By using a switch, depending on how intelligent yoru compiler is, it may generate faster, more efficent, and more compact code.
The switch statment, as
Untergeek pointed out will translate into a jump table. While the use of GOTOs and Jumps in upper level languages has been banned and alienated since as early as 1968 (Dijkstra, so says
phraggle), you can use a switch statment to safely take advantage of the power that jumps give.
For conditional pattern matching where there are no recognizable patterns (and usually when there are), a jump pattern will do it in
O(1), while a long string of
else if()s will do it in
O(n).
The following code executes some function based on what a is.
if(a == 1) function1();
else if(a == 2) function2();
else if(a == 3) function3();
else if(a == 4 || a == 5) {
if(a == 4) function4();
function4or5();
}
In assembly, this will turn into something that looks like the following.
start: cmp [a],1 ;compare value in a with 1
jne not1 ;if previous compare was not equal,
;then set the IP to not6
...function1()...
jmp fin ;do no more compares
not1: cmp [a],2
jne not2
...function2()...
jmp fin
not2: cmp [a],3
jne not3
...function3()...
jmp fin
not3: cmp [a],4
jne not4
...function4()...
not4: cmp [a],5
jne fin
...function4or5()...
fin:
Probably more code than necessary, but I'm trying to prove a point. Also, above, note that in the worst case,
if a were 5, and we'd have to do a default procedure, then we would have to do a comparison 5 times... if we would have 100 functions, we'd need 100 comparisons before we'd know to use the default procedure. This code has is
O(n).
Now take the following switch statement:
switch(a) {
case 1:
function1();
break;
case 2:
function2();
break;
case 3:
function3();
break;
case 4:
function4();
//falls through!
case 5:
function4or5();
}
In
C or
Java, the two chunks of code would look equivalent, but (assuming you have a dumb compiler) this could turn
into assembly like the following. If you don't get this at first,
see me after class.
jumptable dw func1,func2,func3,func4,func5
; jumptable area in data segment will be
; the beginning of 10 bytes. depending on your
; architecture, these may be in big endian.

Exercise 1:
Please list every label that is followed by a colon in the first assembly listing of the switch statement passage.

Record extracts:
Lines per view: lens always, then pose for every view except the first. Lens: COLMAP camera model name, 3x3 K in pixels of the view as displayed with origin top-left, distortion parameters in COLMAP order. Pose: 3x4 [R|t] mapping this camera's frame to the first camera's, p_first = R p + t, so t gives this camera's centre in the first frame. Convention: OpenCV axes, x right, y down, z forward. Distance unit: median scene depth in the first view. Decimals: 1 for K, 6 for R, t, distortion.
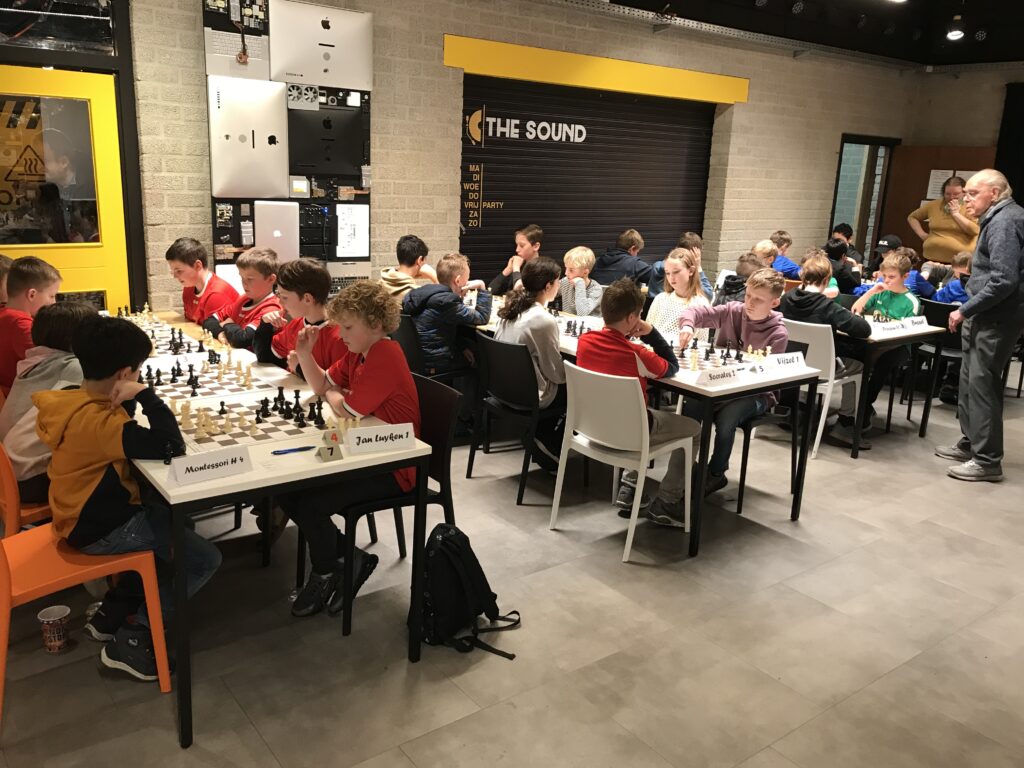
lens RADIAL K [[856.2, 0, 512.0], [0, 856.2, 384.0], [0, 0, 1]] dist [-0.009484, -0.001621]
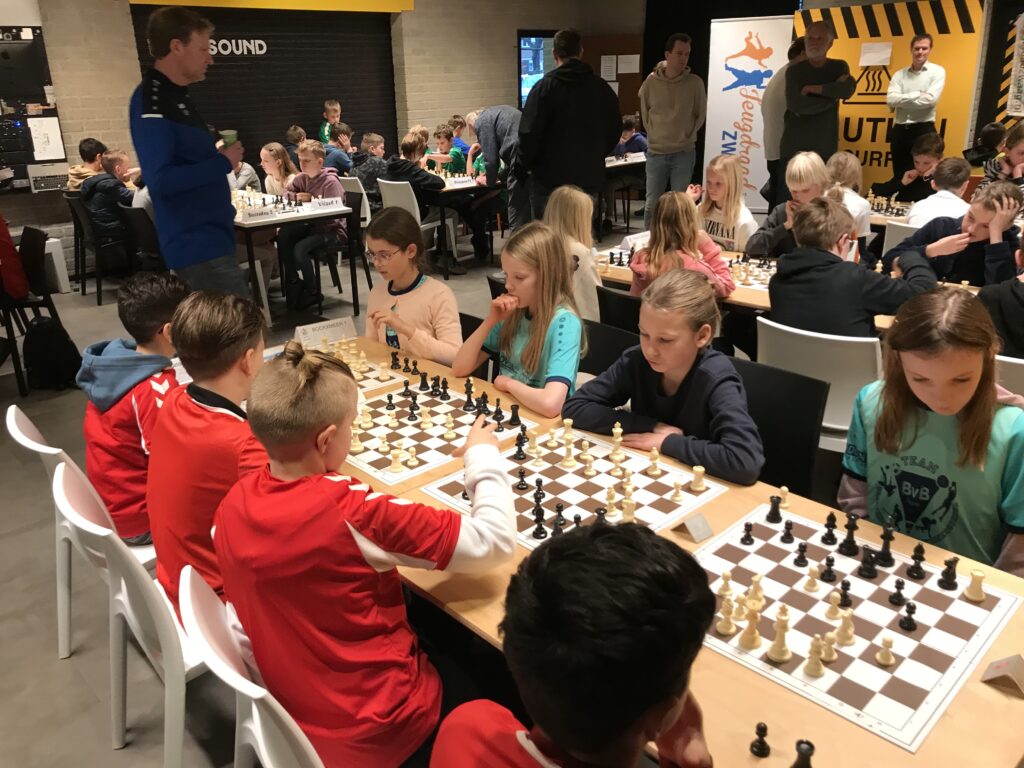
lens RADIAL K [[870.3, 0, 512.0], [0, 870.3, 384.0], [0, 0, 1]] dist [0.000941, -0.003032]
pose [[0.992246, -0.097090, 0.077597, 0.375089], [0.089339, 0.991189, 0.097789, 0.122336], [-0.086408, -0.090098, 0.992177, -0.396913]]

---

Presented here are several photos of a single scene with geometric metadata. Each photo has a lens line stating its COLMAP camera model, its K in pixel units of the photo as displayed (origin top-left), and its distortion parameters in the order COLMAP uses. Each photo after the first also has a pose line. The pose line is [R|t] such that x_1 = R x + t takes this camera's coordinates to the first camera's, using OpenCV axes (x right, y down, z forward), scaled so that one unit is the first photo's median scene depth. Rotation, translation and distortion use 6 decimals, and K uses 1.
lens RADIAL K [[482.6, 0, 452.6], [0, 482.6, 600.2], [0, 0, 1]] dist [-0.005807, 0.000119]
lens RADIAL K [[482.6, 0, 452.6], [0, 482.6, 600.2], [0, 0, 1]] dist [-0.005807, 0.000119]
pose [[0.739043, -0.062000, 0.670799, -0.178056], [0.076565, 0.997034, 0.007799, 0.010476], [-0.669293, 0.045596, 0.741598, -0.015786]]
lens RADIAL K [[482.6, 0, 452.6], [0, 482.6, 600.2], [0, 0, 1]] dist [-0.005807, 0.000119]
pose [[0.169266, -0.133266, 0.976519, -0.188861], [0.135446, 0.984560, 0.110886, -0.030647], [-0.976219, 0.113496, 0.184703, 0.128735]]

---

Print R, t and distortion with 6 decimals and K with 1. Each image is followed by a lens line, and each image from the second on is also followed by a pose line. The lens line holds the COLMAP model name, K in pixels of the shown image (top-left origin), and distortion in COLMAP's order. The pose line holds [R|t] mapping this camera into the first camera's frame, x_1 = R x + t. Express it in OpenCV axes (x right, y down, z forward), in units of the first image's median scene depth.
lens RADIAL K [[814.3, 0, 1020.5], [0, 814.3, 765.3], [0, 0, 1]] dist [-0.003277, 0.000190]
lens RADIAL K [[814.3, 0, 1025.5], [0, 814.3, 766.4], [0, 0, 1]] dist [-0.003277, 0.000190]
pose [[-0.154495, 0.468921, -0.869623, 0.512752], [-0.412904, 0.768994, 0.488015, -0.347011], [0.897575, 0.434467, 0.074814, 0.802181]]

Exercise 2:
Tally the lines of the records that contain the word "mapping", and reply with the number only.

Exercise response 1:
start, not1, not2, not3, not4, fin

Exercise response 2:
2